**READING TEXT:**
As a parent of a school age kid, there is an ambient sound I hear this time of year. The sound weaves into the seasonal landscape like the first hatch of crickets. It becomes as synonymous with the environs as the hum when those crickets rub their spindly legs, creating not only a sound, but the vibration of a swarm.

The ambient sound I hear is the collective groans, sighs, cries and gasps of parents as they try to attend to the blitzkrieg of end-of-the-school year activities -- recitals, portfolio reviews, parent/teacher conferences, celebrations, picnics, teacher appreciation luncheons, graduations, graduation parties, practices, championship games, award ceremonies, etcetera, etcetera, etcetera. Our calendar apps with their chirps, buzzes, whirrs, and chimes add to the cacophony. There are not enough notifications and color codes to keep up with these activities. With all this end-of-school hubbub, how do we manage jobs, households, our pre-school tots, and our other school-age children’s recitals, portfolio reviews, parent/teacher conferences, celebrations, graduations, picnics, etcetera?

Just as the swarm of activity seems as though it might smite you and your calendar alike, a hush descends. All becomes quiet, too quiet. The boxes on the calendar, once crammed full, are now blank. Little empty boxes, side by side - blank, blank, blank, blank, blank - for eight weeks.

**STATED PROBLEM A:** Based on the essay about end-of-school-year activities, do these statements agree with the text? (i) The blank calendar boxes last for eight weeks. (ii) The writer compares the ambient sound to birdsong. (iii) Calendar apps are said to quiet the noise.
**STATED PROBLEM B:** Reproduce the essay about end-of-school-year activities, starting with "As a parent" and going on through "of a swarm.".

**MATERIAL PROVIDED:**
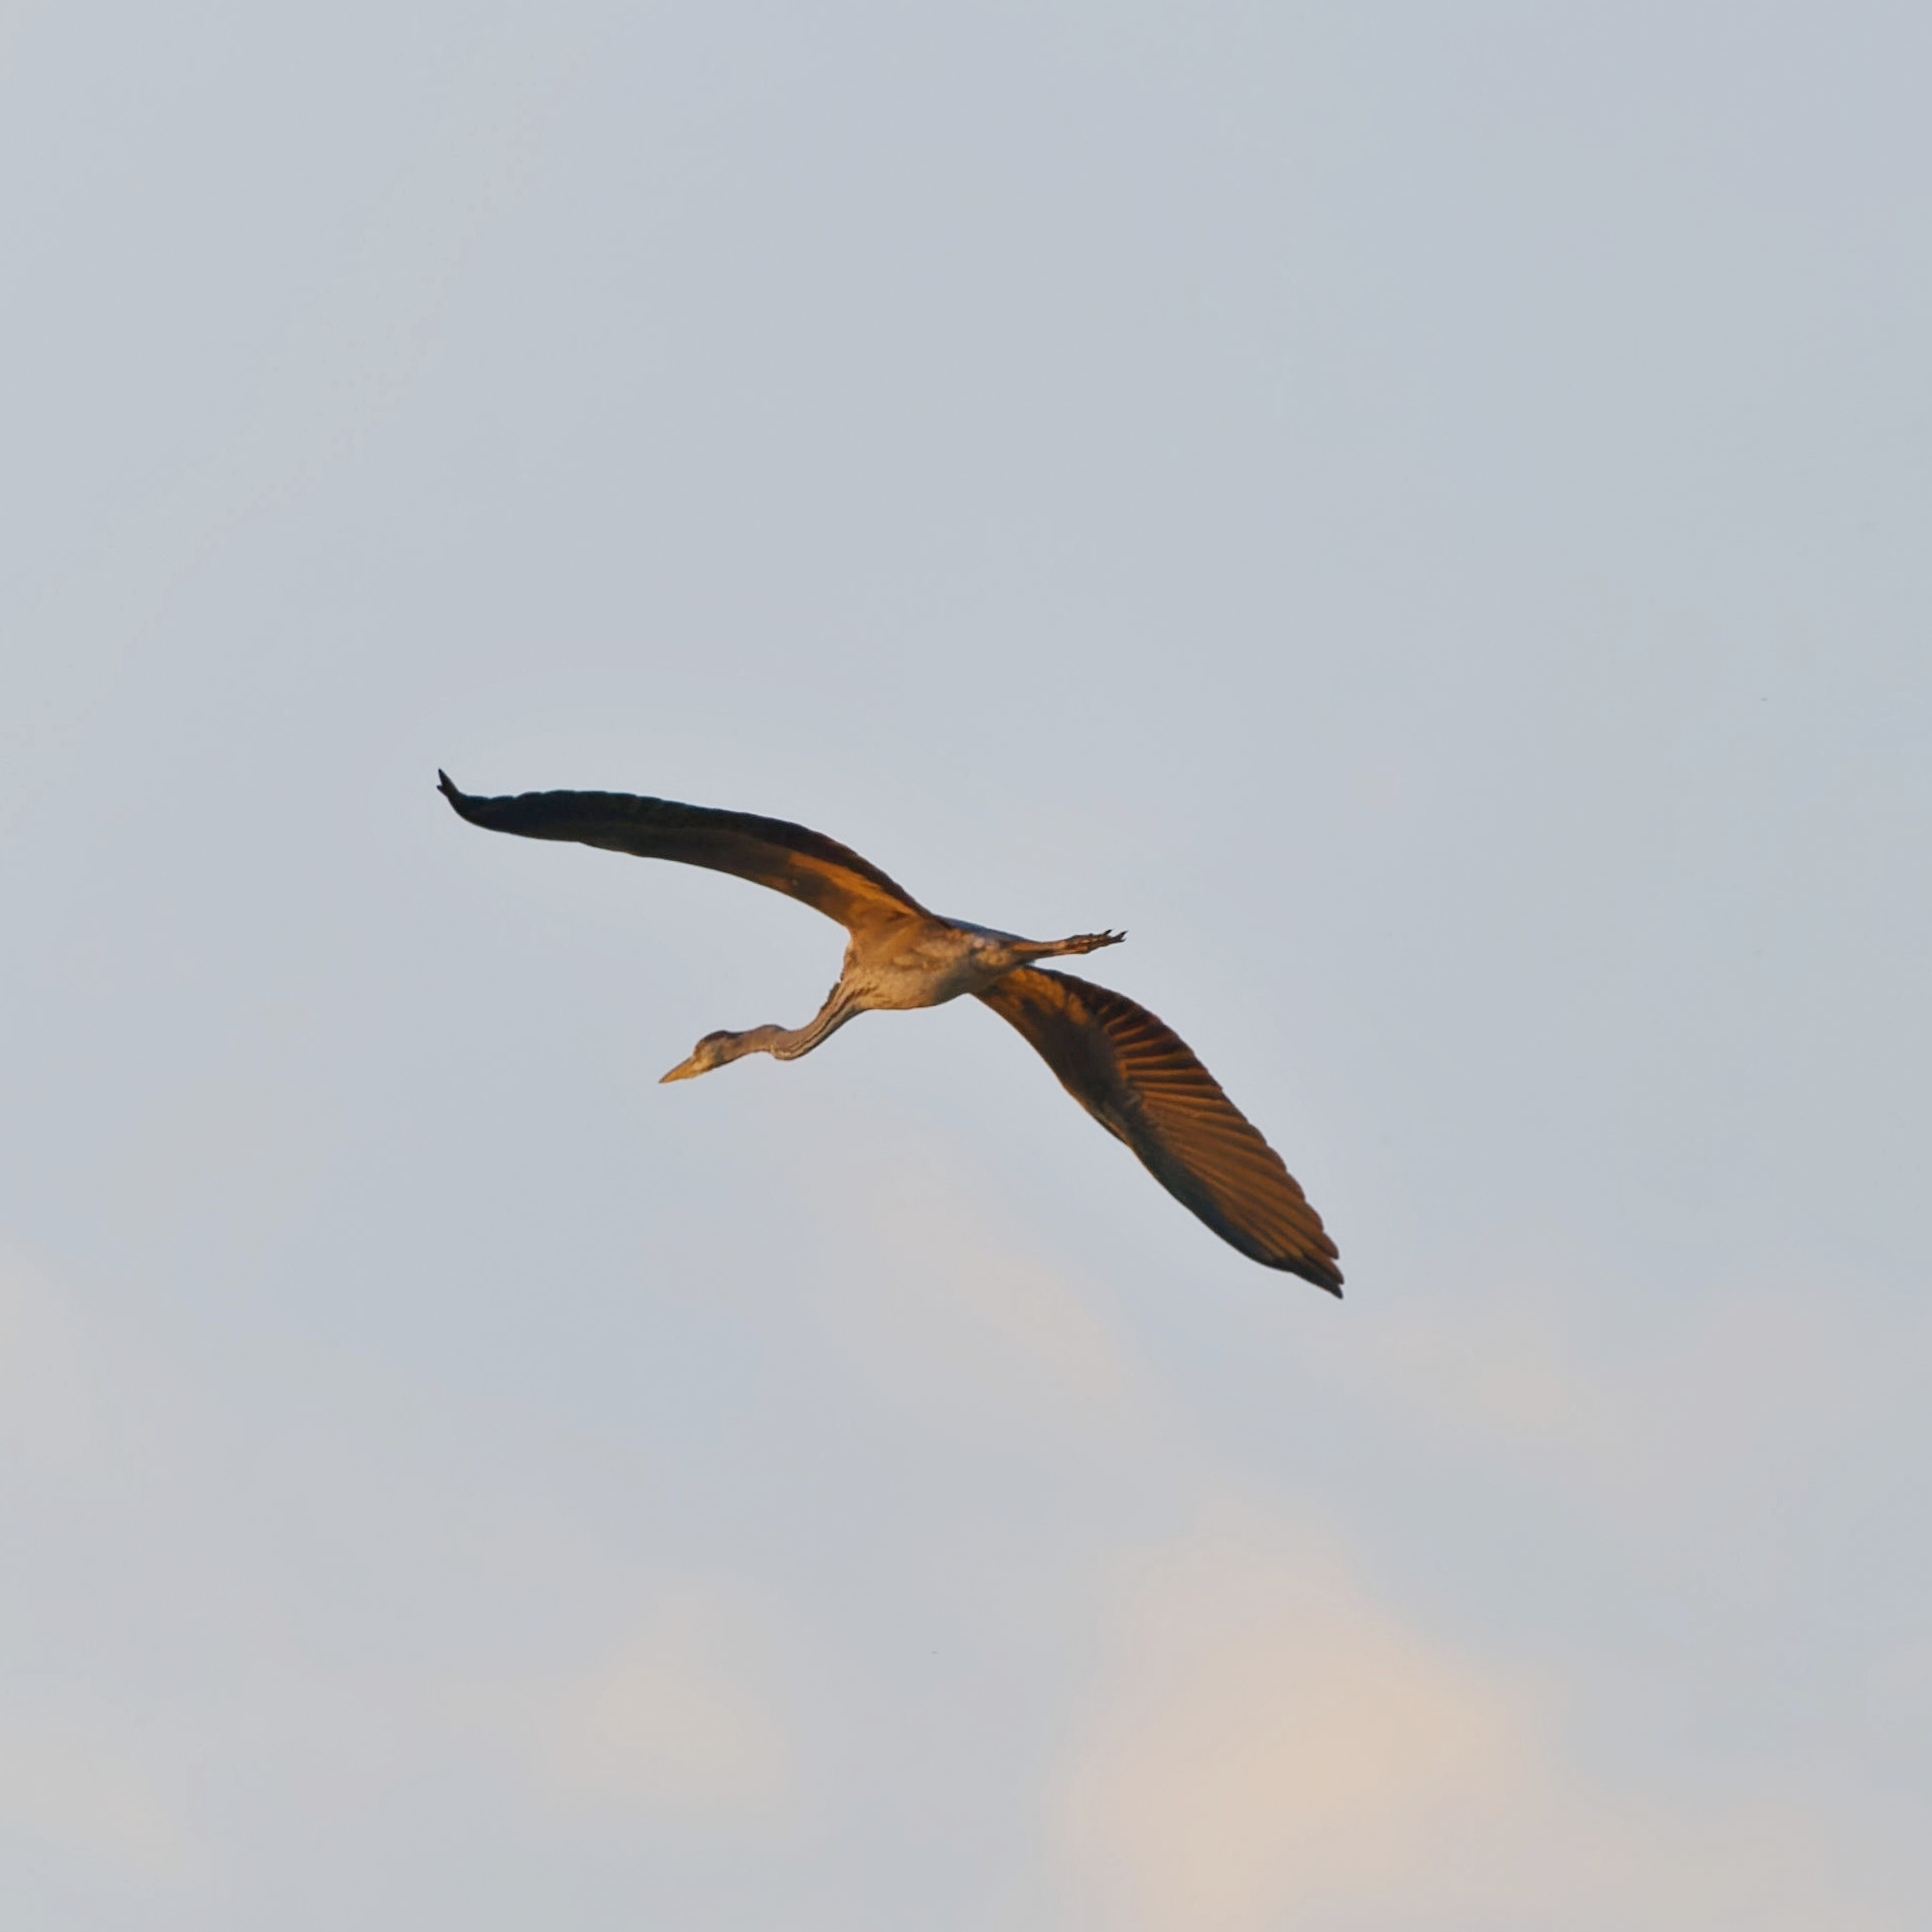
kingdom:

**FINISHED ANSWER A:**
(i) Yes: "Little empty boxes, side by side - blank, blank, blank, blank, blank - for eight weeks."
(ii) No: "The sound weaves into the seasonal landscape like the first hatch of crickets."
(iii) No: "Our calendar apps with their chirps, buzzes, whirrs, and chimes add to the cacophony."

**FINISHED ANSWER B:**
As a parent of a school age kid, there is an ambient sound I hear this time of year. The sound weaves into the seasonal landscape like the first hatch of crickets. It becomes as synonymous with the environs as the hum when those crickets rub their spindly legs, creating not only a sound, but the vibration of a swarm.